• Task to carry out:
Print the material underneath in full, keeping every line exactly as it is.

• Provided data:
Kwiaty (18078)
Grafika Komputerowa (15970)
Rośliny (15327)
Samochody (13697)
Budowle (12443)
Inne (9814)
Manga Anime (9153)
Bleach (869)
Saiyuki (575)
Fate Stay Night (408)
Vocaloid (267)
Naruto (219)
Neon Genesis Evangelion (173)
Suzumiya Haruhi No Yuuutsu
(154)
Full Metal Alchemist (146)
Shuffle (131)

• Exercise response:
Kwiaty (18078)
Grafika Komputerowa (15970)
Rośliny (15327)
Samochody (13697)
Budowle (12443)
Inne (9814)
Manga Anime (9153)
Bleach (869)
Saiyuki (575)
Fate Stay Night (408)
Vocaloid (267)
Naruto (219)
Neon Genesis Evangelion (173)
Suzumiya Haruhi No Yuuutsu
(154)
Full Metal Alchemist (146)
Shuffle (131)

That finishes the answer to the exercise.